◆ **THE DATA**:

========

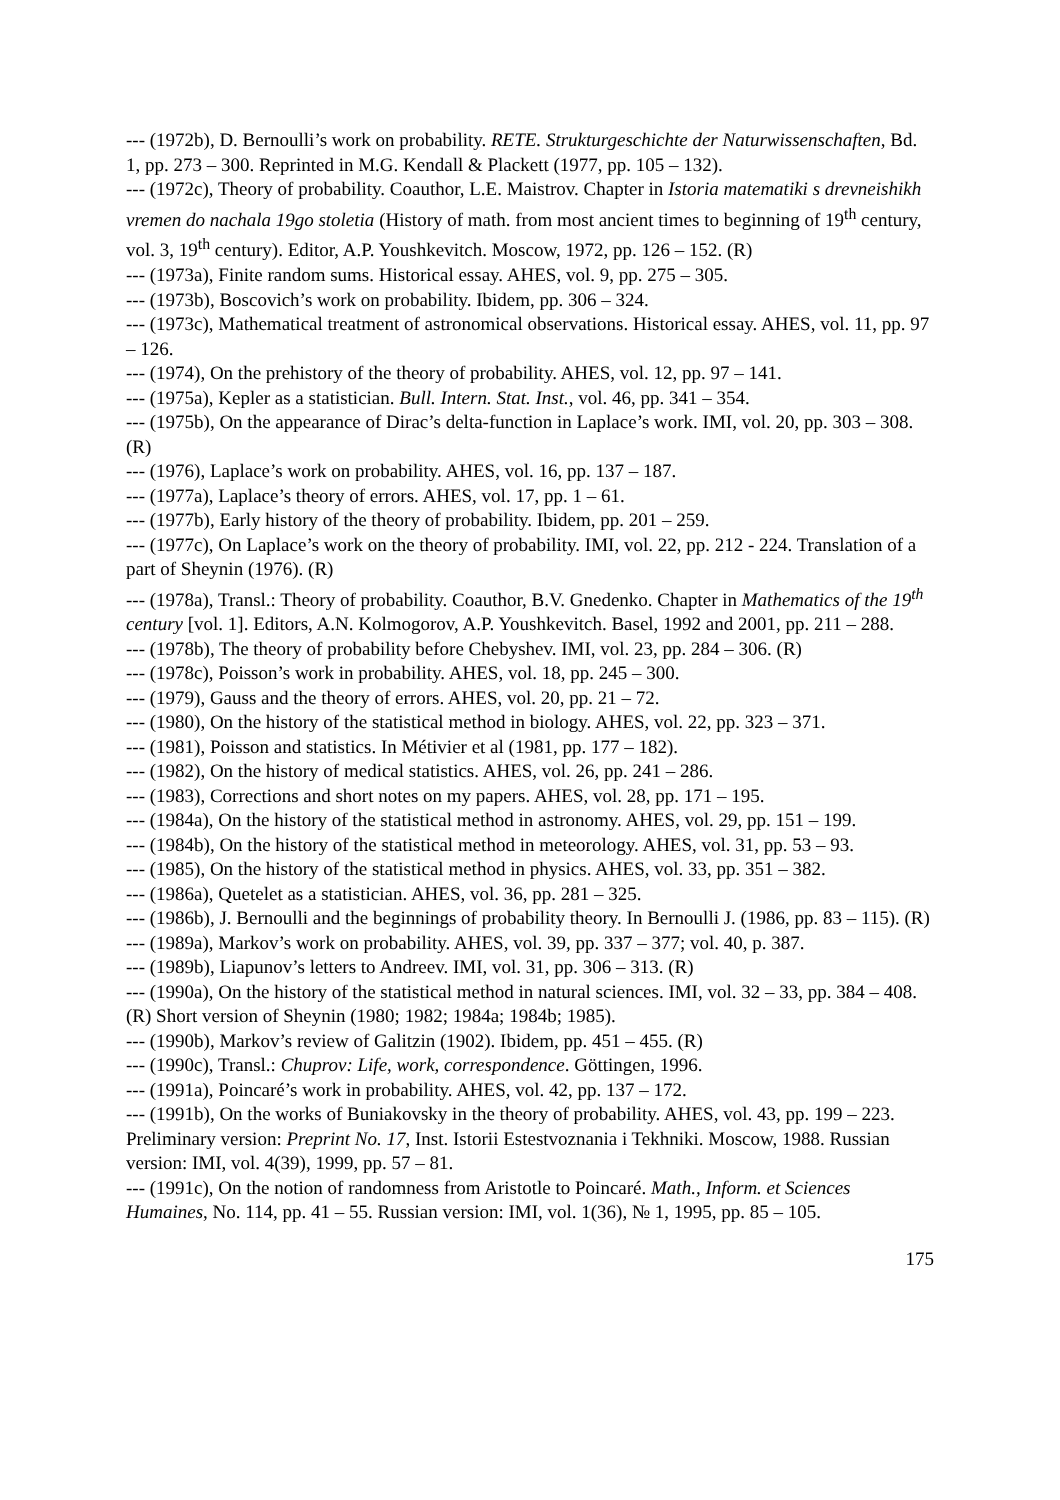--- (1972b), D. Bernoulli’s work on probability. RETE. Strukturgeschichte der Naturwissenschaften, Bd. 1, pp. 273 – 300. Reprinted in M.G. Kendall & Plackett (1977, pp. 105 – 132).
--- (1972c), Theory of probability. Coauthor, L.E. Maistrov. Chapter in Istoria matematiki s drevneishikh vremen do nachala 19go stoletia (History of math. from most ancient times to beginning of 19<sup>th</sup> century, vol. 3, 19<sup>th</sup> century). Editor, A.P. Youshkevitch. Moscow, 1972, pp. 126 – 152. (R)
--- (1973a), Finite random sums. Historical essay. AHES, vol. 9, pp. 275 – 305.
--- (1973b), Boscovich’s work on probability. Ibidem, pp. 306 – 324.
--- (1973c), Mathematical treatment of astronomical observations. Historical essay. AHES, vol. 11, pp. 97 – 126.
--- (1974), On the prehistory of the theory of probability. AHES, vol. 12, pp. 97 – 141.
--- (1975a), Kepler as a statistician. Bull. Intern. Stat. Inst., vol. 46, pp. 341 – 354.
--- (1975b), On the appearance of Dirac’s delta-function in Laplace’s work. IMI, vol. 20, pp. 303 – 308. (R)
--- (1976), Laplace’s work on probability. AHES, vol. 16, pp. 137 – 187.
--- (1977a), Laplace’s theory of errors. AHES, vol. 17, pp. 1 – 61.
--- (1977b), Early history of the theory of probability. Ibidem, pp. 201 – 259.
--- (1977c), On Laplace’s work on the theory of probability. IMI, vol. 22, pp. 212 - 224. Translation of a part of Sheynin (1976). (R)
--- (1978a), Transl.: Theory of probability. Coauthor, B.V. Gnedenko. Chapter in Mathematics of the 19<sup>th</sup> century [vol. 1]. Editors, A.N. Kolmogorov, A.P. Youshkevitch. Basel, 1992 and 2001, pp. 211 – 288.
--- (1978b), The theory of probability before Chebyshev. IMI, vol. 23, pp. 284 – 306. (R)
--- (1978c), Poisson’s work in probability. AHES, vol. 18, pp. 245 – 300.
--- (1979), Gauss and the theory of errors. AHES, vol. 20, pp. 21 – 72.
--- (1980), On the history of the statistical method in biology. AHES, vol. 22, pp. 323 – 371.
--- (1981), Poisson and statistics. In Métivier et al (1981, pp. 177 – 182).
--- (1982), On the history of medical statistics. AHES, vol. 26, pp. 241 – 286.
--- (1983), Corrections and short notes on my papers. AHES, vol. 28, pp. 171 – 195.
--- (1984a), On the history of the statistical method in astronomy. AHES, vol. 29, pp. 151 – 199.
--- (1984b), On the history of the statistical method in meteorology. AHES, vol. 31, pp. 53 – 93.
--- (1985), On the history of the statistical method in physics. AHES, vol. 33, pp. 351 – 382.
--- (1986a), Quetelet as a statistician. AHES, vol. 36, pp. 281 – 325.
--- (1986b), J. Bernoulli and the beginnings of probability theory. In Bernoulli J. (1986, pp. 83 – 115). (R)
--- (1989a), Markov’s work on probability. AHES, vol. 39, pp. 337 – 377; vol. 40, p. 387.
--- (1989b), Liapunov’s letters to Andreev. IMI, vol. 31, pp. 306 – 313. (R)
--- (1990a), On the history of the statistical method in natural sciences. IMI, vol. 32 – 33, pp. 384 – 408. (R) Short version of Sheynin (1980; 1982; 1984a; 1984b; 1985).
--- (1990b), Markov’s review of Galitzin (1902). Ibidem, pp. 451 – 455. (R)
--- (1990c), Transl.: Chuprov: Life, work, correspondence. Göttingen, 1996.
--- (1991a), Poincaré’s work in probability. AHES, vol. 42, pp. 137 – 172.
--- (1991b), On the works of Buniakovsky in the theory of probability. AHES, vol. 43, pp. 199 – 223. Preliminary version: Preprint No. 17, Inst. Istorii Estestvoznania i Tekhniki. Moscow, 1988. Russian version: IMI, vol. 4(39), 1999, pp. 57 – 81.
--- (1991c), On the notion of randomness from Aristotle to Poincaré. Math., Inform. et Sciences Humaines, No. 114, pp. 41 – 55. Russian version: IMI, vol. 1(36), № 1, 1995, pp. 85 – 105.
175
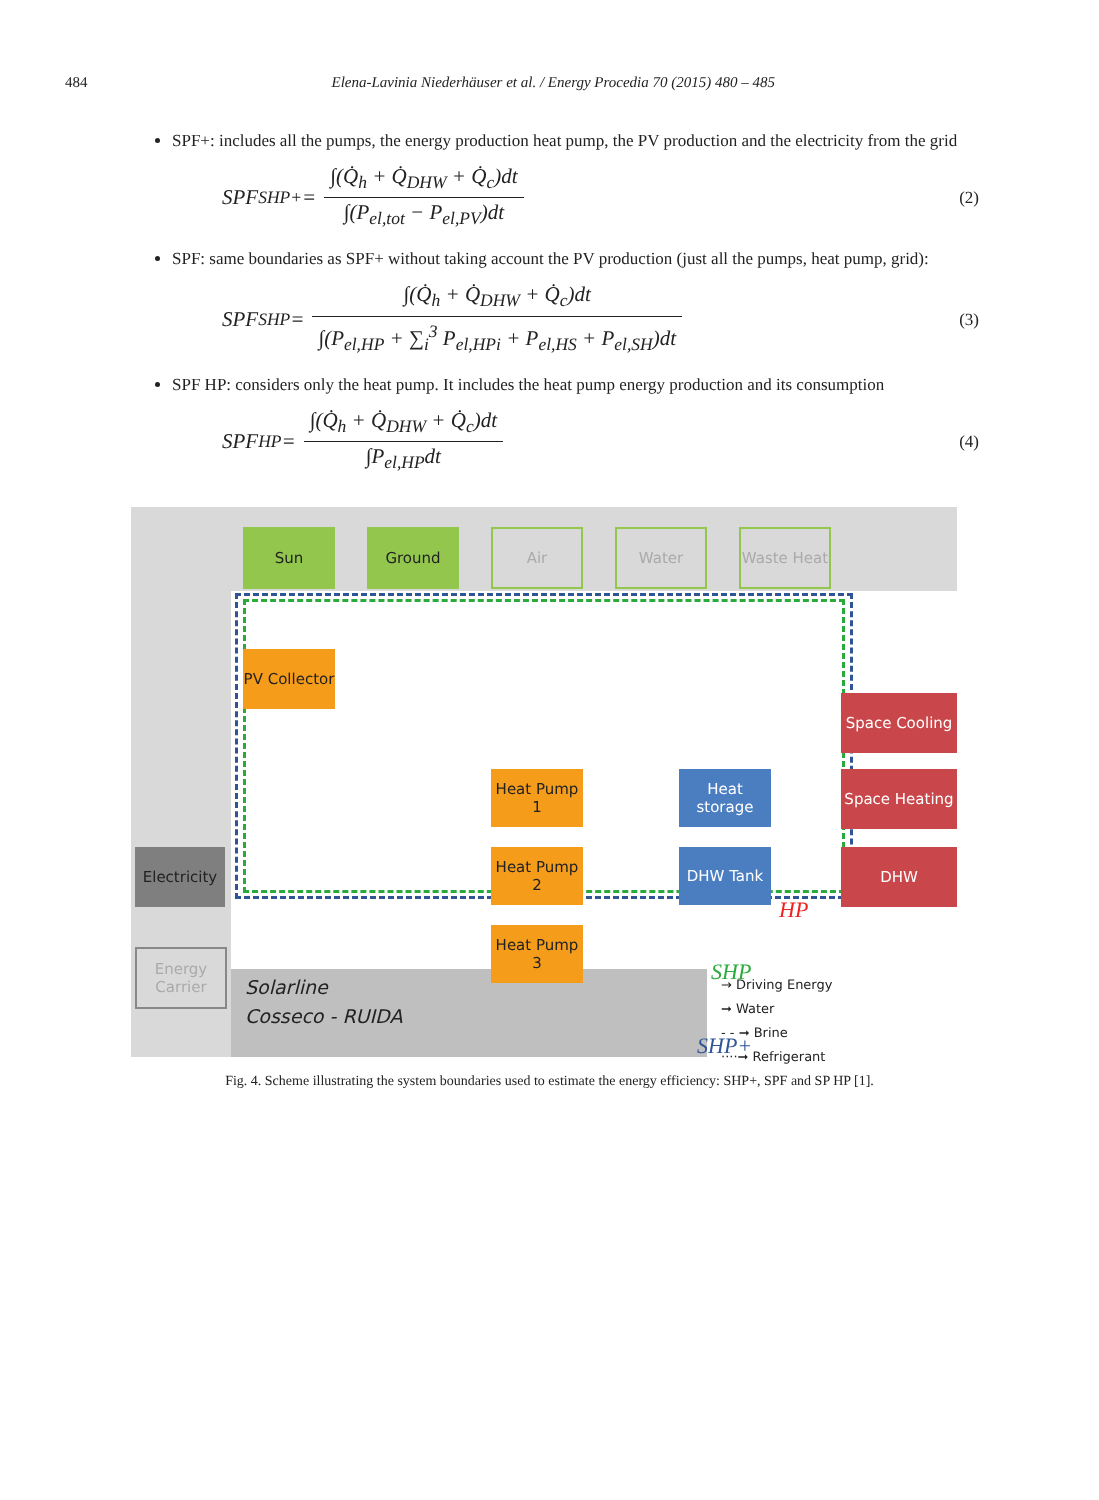484 Elena-Lavinia Niederhäuser et al. / Energy Procedia 70 (2015) 480 – 485
SPF+: includes all the pumps, the energy production heat pump, the PV production and the electricity from the grid
SPF<sub>SHP+</sub> = ∫(Q̇<sub>h</sub> + Q̇<sub>DHW</sub> + Q̇<sub>c</sub>)dt ∫(P<sub>el,tot</sub> − P<sub>el,PV</sub>)dt (2)
SPF: same boundaries as SPF+ without taking account the PV production (just all the pumps, heat pump, grid):
SPF<sub>SHP</sub> = ∫(Q̇<sub>h</sub> + Q̇<sub>DHW</sub> + Q̇<sub>c</sub>)dt ∫(P<sub>el,HP</sub> + ∑<sub>i</sub><sup>3</sup> P<sub>el,HPi</sub> + P<sub>el,HS</sub> + P<sub>el,SH</sub>)dt (3)
SPF HP: considers only the heat pump. It includes the heat pump energy production and its consumption
SPF<sub>HP</sub> = ∫(Q̇<sub>h</sub> + Q̇<sub>DHW</sub> + Q̇<sub>c</sub>)dt ∫P<sub>el,HP</sub>dt (4)
Sun Ground Air Water
Waste Heat
PV Collector
Electricity
Energy Carrier
Heat Pump 1
Heat Pump 2
Heat Pump 3
Heat storage
DHW Tank
Space Cooling
Space Heating
DHW
HP
SHP
SHP+
Solarline
Cosseco - RUIDA
→ Driving Energy
➞ Water
- - ➞ Brine
····➞ Refrigerant
Fig. 4. Scheme illustrating the system boundaries used to estimate the energy efficiency: SHP+, SPF and SP HP [1].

========

◆ **WHAT THE TASK ASKS**:
Return exactly what appears in the records from the line with "SPF<sub>SHP</sub> = ∫(Q̇<sub>h</sub>" through the final line, and nothing else.

◆ **TASK RESULT**:
SPF<sub>SHP</sub> = ∫(Q̇<sub>h</sub> + Q̇<sub>DHW</sub> + Q̇<sub>c</sub>)dt ∫(P<sub>el,HP</sub> + ∑<sub>i</sub><sup>3</sup> P<sub>el,HPi</sub> + P<sub>el,HS</sub> + P<sub>el,SH</sub>)dt (3)
SPF HP: considers only the heat pump. It includes the heat pump energy production and its consumption
SPF<sub>HP</sub> = ∫(Q̇<sub>h</sub> + Q̇<sub>DHW</sub> + Q̇<sub>c</sub>)dt ∫P<sub>el,HP</sub>dt (4)
Sun Ground Air Water
Waste Heat
PV Collector
Electricity
Energy Carrier
Heat Pump 1
Heat Pump 2
Heat Pump 3
Heat storage
DHW Tank
Space Cooling
Space Heating
DHW
HP
SHP
SHP+
Solarline
Cosseco - RUIDA
→ Driving Energy
➞ Water
- - ➞ Brine
····➞ Refrigerant
Fig. 4. Scheme illustrating the system boundaries used to estimate the energy efficiency: SHP+, SPF and SP HP [1].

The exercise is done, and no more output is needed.